When she didn’t move, I clenched my teeth and pushed the mower forwards.
CHAPTER 6
Bone and sinew bobbed in a tomato sea on the plate in front of me. I grimaced. Of all Nan’s concoctions, this was the worst. Meat – chops, I think – and a can of tomatoes cooked until the meat was tougher than the soles of my school shoes. Thank goodness for the mashed potato island. Nan did good mashed potato.
She pulled her chair up to the table. “Frank, grace.”
Dad bowed his head and mumbled a string of words. “Blessuso Lord and these Thy gift swhich we receive from Thy bounty through Christour Lord Amen.”
“Amen,” echoed Nan. “How was work, Frank?”
“Alby Duncan dropped in today.” Dad held his cutlery over the plate. “There are plans to let Abos into Walgaree High next year.”
Nan shook her head. “He must be mistaken.”
“Alby’s on the school board. He’d know. Some government initiative to get them out of Mission schools into the state system.”
Nan clutched her chest. “In all my days …”
“Four for starters, as a trial.”
Nan fidgeted in her seat. “This really isn’t a dinner conversation. Tell me, Robert, how was Thelma today?”

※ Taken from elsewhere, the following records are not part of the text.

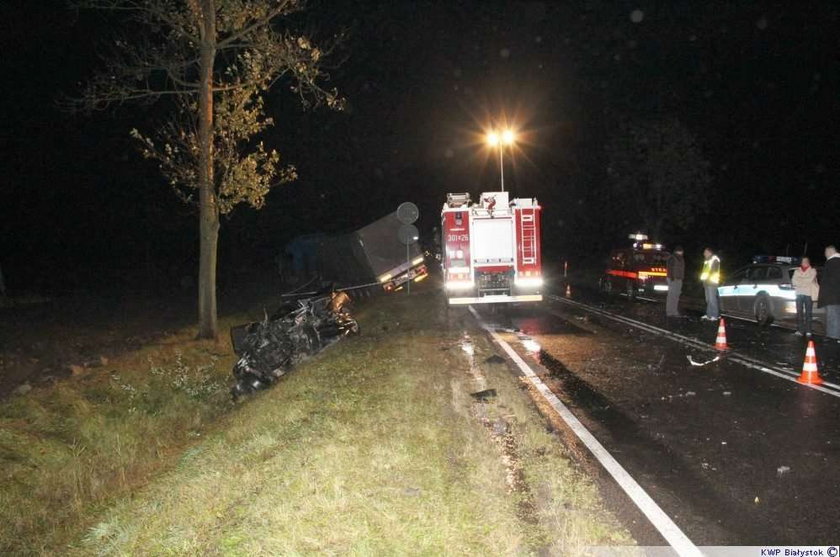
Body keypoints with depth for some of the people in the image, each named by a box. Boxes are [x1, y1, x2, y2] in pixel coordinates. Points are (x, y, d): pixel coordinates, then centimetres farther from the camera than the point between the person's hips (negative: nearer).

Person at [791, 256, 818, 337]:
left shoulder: (812, 271, 9)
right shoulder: (797, 271, 16)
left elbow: (810, 280, -9)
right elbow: (794, 281, 2)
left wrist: (800, 280, -4)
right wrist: (805, 282, -9)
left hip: (808, 294, -2)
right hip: (799, 293, 2)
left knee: (808, 313, -4)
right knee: (799, 312, -4)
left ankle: (808, 331, -2)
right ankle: (800, 330, -5)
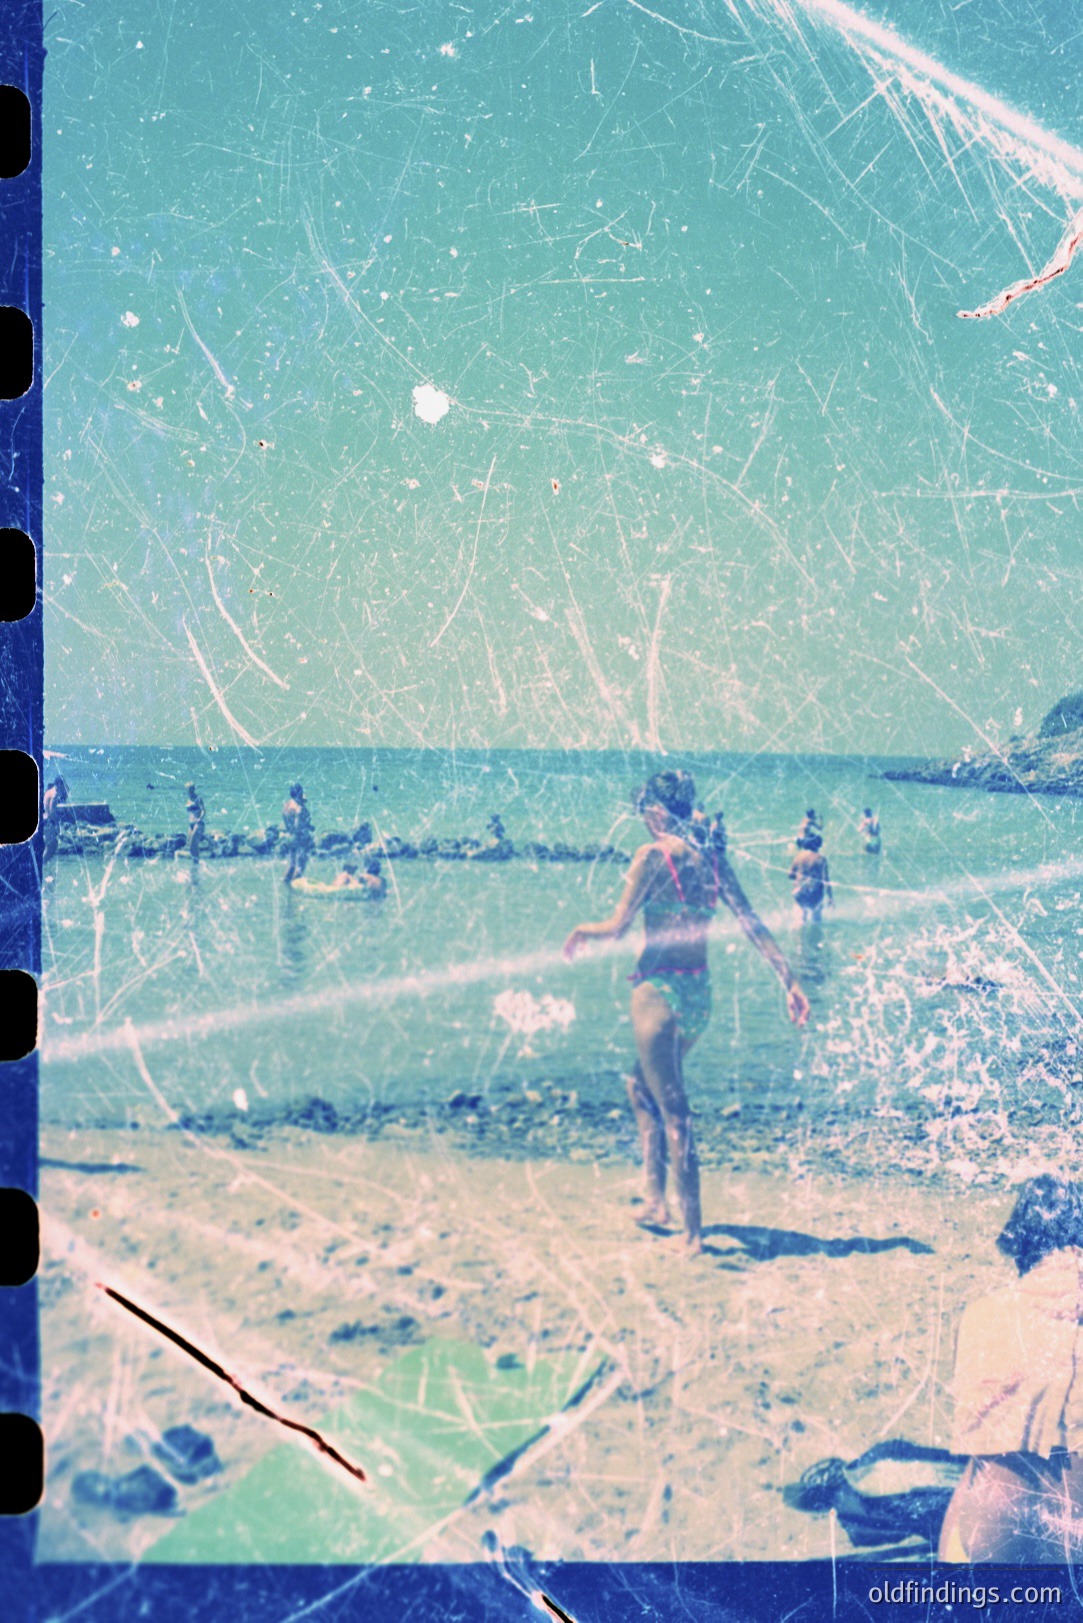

And Bat Face was a dinner conversation?
I stared at the tomato sea splashed against the edge of my plate. “Good.”
Which was a complete lie. When Nan said she had organised a job for me, I expected to be paid with actual money. Bat Face Fielding, after making me mow and rake the lawns, trim the edges, prune the shrub out the front, clean up the leaves and branches, sweep the paths and wash all the outside windows, paid me with a jar of pickles. Pickles!